BEGIN DATA FOR THIS TASK

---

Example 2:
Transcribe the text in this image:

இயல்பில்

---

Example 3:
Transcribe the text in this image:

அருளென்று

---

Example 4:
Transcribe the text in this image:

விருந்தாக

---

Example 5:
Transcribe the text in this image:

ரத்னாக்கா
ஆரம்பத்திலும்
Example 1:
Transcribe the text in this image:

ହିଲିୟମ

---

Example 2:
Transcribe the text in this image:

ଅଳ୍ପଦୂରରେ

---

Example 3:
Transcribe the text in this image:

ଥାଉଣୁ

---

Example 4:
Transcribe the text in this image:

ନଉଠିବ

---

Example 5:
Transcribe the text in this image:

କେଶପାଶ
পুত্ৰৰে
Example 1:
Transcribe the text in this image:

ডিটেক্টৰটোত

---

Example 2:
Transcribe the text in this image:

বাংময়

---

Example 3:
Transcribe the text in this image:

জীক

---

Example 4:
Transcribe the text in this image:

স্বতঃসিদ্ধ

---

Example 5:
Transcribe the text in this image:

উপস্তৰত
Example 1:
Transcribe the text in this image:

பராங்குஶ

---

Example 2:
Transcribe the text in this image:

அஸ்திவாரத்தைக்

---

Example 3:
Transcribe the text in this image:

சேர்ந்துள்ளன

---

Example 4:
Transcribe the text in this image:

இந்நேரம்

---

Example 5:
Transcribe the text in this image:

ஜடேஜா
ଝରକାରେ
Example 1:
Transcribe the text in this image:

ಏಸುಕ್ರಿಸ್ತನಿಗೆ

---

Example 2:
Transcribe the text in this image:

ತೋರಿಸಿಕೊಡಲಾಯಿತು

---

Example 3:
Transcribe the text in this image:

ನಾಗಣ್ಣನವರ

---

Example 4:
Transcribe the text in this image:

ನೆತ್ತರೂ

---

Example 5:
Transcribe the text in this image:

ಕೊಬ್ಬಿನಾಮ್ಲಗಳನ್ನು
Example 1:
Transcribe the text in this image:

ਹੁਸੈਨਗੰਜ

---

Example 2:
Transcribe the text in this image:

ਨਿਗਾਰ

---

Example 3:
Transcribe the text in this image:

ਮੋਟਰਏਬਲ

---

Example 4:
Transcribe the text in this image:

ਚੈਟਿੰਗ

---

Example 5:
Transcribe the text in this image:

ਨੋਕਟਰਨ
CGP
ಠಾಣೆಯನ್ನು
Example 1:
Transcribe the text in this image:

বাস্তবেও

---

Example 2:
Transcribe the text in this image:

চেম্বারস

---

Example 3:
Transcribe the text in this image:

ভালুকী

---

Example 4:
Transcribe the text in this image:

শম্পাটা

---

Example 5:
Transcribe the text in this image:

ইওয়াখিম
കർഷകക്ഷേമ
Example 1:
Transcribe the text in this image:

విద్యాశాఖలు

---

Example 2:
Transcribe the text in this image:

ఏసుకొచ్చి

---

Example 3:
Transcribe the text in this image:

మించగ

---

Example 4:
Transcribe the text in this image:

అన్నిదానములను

END DATA FOR THIS TASK

- _THE PROBLEM_
Send back all the records above word for word.

- _THE COMPLETED TASK_
---

Example 2:
Transcribe the text in this image:

இயல்பில்

---

Example 3:
Transcribe the text in this image:

அருளென்று

---

Example 4:
Transcribe the text in this image:

விருந்தாக

---

Example 5:
Transcribe the text in this image:

ரத்னாக்கா
ஆரம்பத்திலும்
Example 1:
Transcribe the text in this image:

ହିଲିୟମ

---

Example 2:
Transcribe the text in this image:

ଅଳ୍ପଦୂରରେ

---

Example 3:
Transcribe the text in this image:

ଥାଉଣୁ

---

Example 4:
Transcribe the text in this image:

ନଉଠିବ

---

Example 5:
Transcribe the text in this image:

କେଶପାଶ
পুত্ৰৰে
Example 1:
Transcribe the text in this image:

ডিটেক্টৰটোত

---

Example 2:
Transcribe the text in this image:

বাংময়

---

Example 3:
Transcribe the text in this image:

জীক

---

Example 4:
Transcribe the text in this image:

স্বতঃসিদ্ধ

---

Example 5:
Transcribe the text in this image:

উপস্তৰত
Example 1:
Transcribe the text in this image:

பராங்குஶ

---

Example 2:
Transcribe the text in this image:

அஸ்திவாரத்தைக்

---

Example 3:
Transcribe the text in this image:

சேர்ந்துள்ளன

---

Example 4:
Transcribe the text in this image:

இந்நேரம்

---

Example 5:
Transcribe the text in this image:

ஜடேஜா
ଝରକାରେ
Example 1:
Transcribe the text in this image:

ಏಸುಕ್ರಿಸ್ತನಿಗೆ

---

Example 2:
Transcribe the text in this image:

ತೋರಿಸಿಕೊಡಲಾಯಿತು

---

Example 3:
Transcribe the text in this image:

ನಾಗಣ್ಣನವರ

---

Example 4:
Transcribe the text in this image:

ನೆತ್ತರೂ

---

Example 5:
Transcribe the text in this image:

ಕೊಬ್ಬಿನಾಮ್ಲಗಳನ್ನು
Example 1:
Transcribe the text in this image:

ਹੁਸੈਨਗੰਜ

---

Example 2:
Transcribe the text in this image:

ਨਿਗਾਰ

---

Example 3:
Transcribe the text in this image:

ਮੋਟਰਏਬਲ

---

Example 4:
Transcribe the text in this image:

ਚੈਟਿੰਗ

---

Example 5:
Transcribe the text in this image:

ਨੋਕਟਰਨ
CGP
ಠಾಣೆಯನ್ನು
Example 1:
Transcribe the text in this image:

বাস্তবেও

---

Example 2:
Transcribe the text in this image:

চেম্বারস

---

Example 3:
Transcribe the text in this image:

ভালুকী

---

Example 4:
Transcribe the text in this image:

শম্পাটা

---

Example 5:
Transcribe the text in this image:

ইওয়াখিম
കർഷകക്ഷേമ
Example 1:
Transcribe the text in this image:

విద్యాశాఖలు

---

Example 2:
Transcribe the text in this image:

ఏసుకొచ్చి

---

Example 3:
Transcribe the text in this image:

మించగ

---

Example 4:
Transcribe the text in this image:

అన్నిదానములను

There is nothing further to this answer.